Dataset START
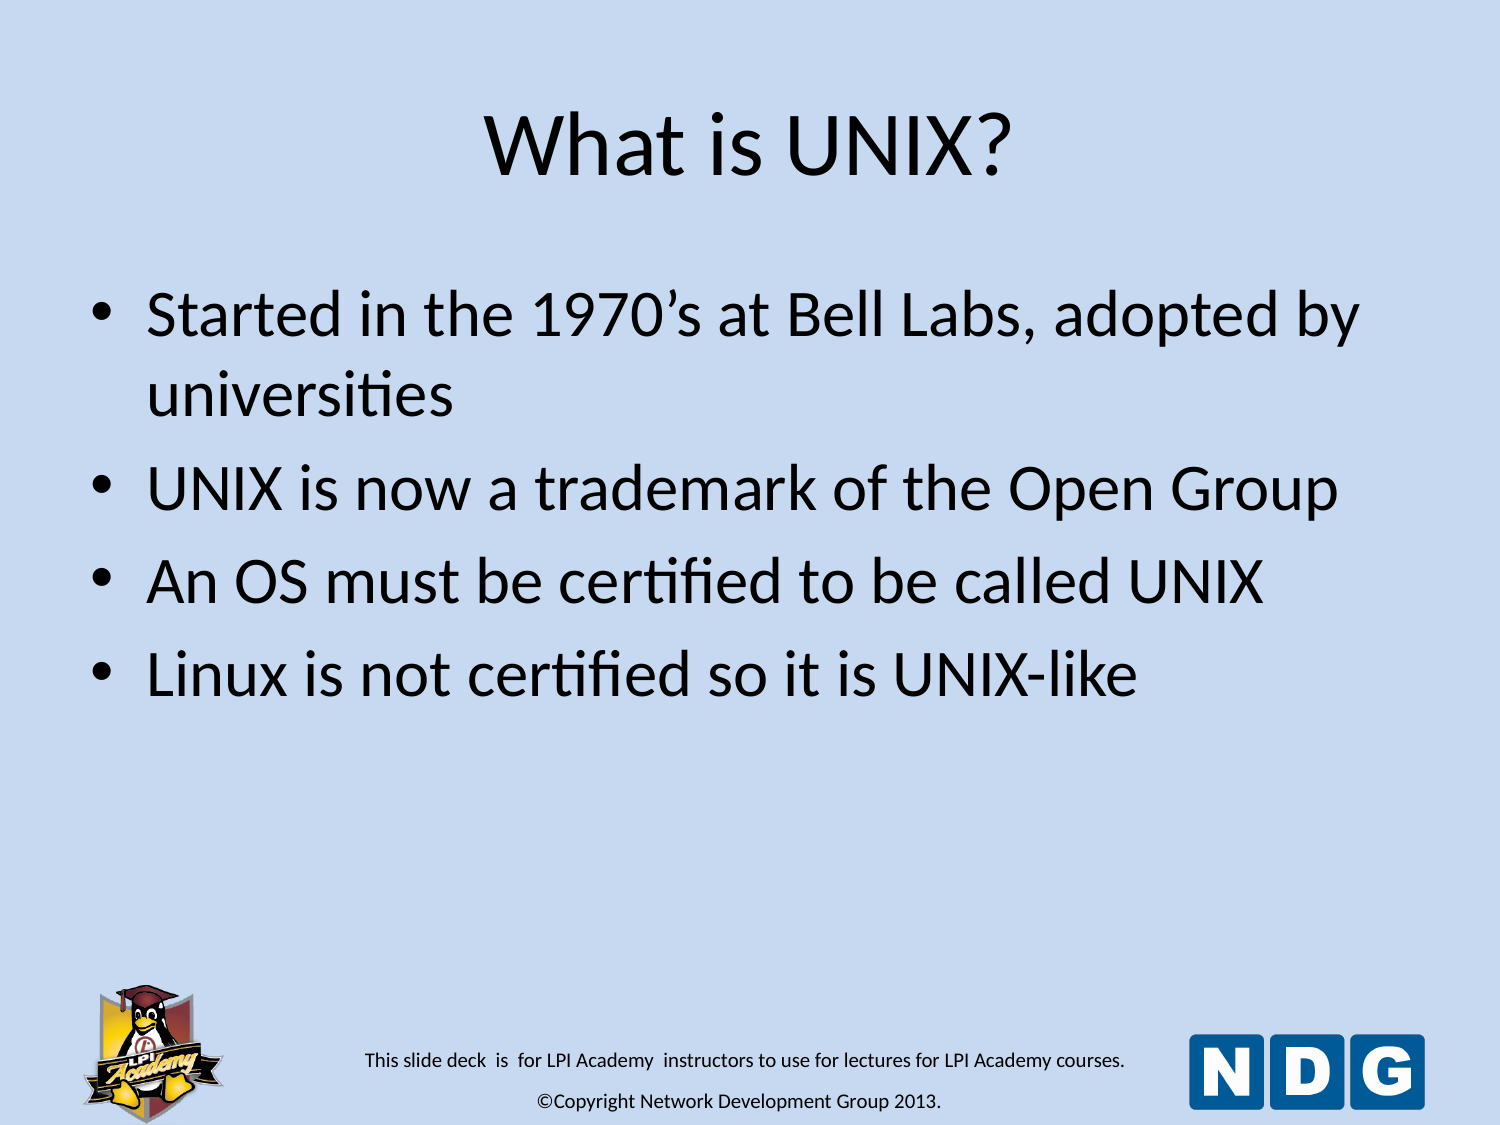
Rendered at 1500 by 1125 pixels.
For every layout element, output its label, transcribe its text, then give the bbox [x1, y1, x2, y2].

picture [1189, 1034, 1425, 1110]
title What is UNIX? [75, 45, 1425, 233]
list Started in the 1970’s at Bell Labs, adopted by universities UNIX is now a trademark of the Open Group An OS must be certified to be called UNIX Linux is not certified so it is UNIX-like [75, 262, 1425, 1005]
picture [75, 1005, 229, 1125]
Dataset END
Dataset START
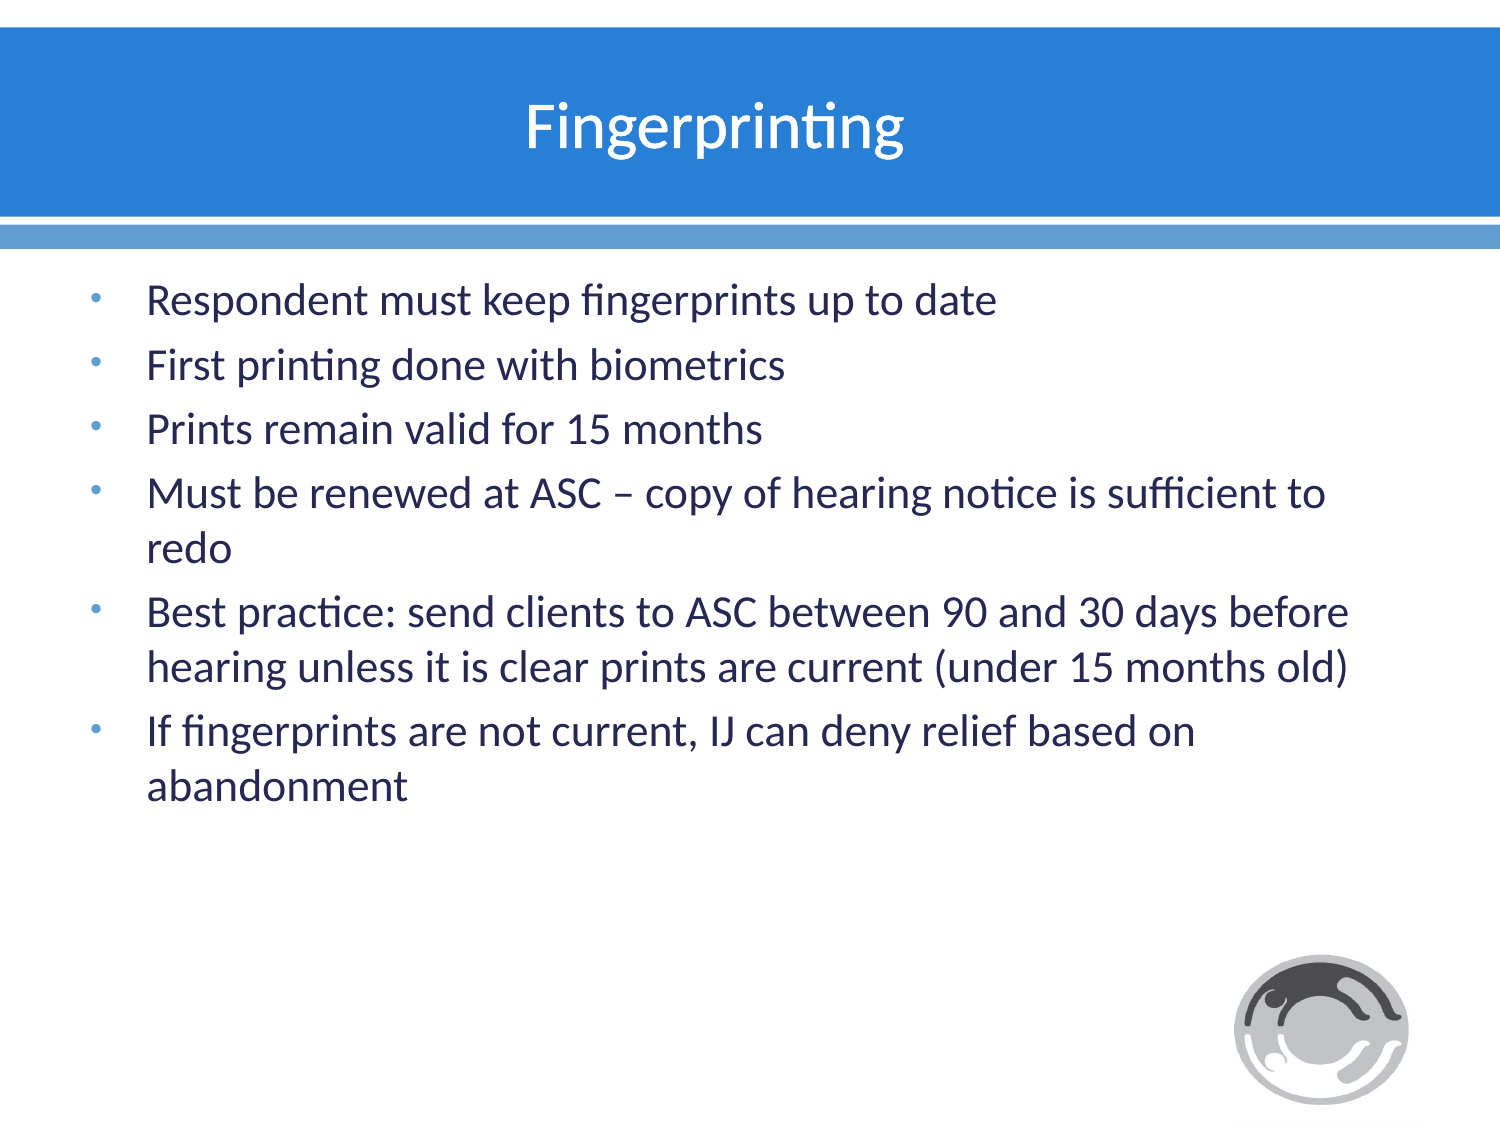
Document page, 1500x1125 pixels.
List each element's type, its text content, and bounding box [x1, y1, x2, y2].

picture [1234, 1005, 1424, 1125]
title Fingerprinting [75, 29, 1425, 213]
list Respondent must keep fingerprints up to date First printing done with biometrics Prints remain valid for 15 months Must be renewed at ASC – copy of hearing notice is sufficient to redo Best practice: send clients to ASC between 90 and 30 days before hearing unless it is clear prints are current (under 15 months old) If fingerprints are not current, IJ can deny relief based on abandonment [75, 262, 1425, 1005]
Dataset END
(Problem to work on): Each line above with the word "pixels" needs to be copied.

(Finished exercise):
Rendered at 1500 by 1125 pixels.
Document page, 1500x1125 pixels.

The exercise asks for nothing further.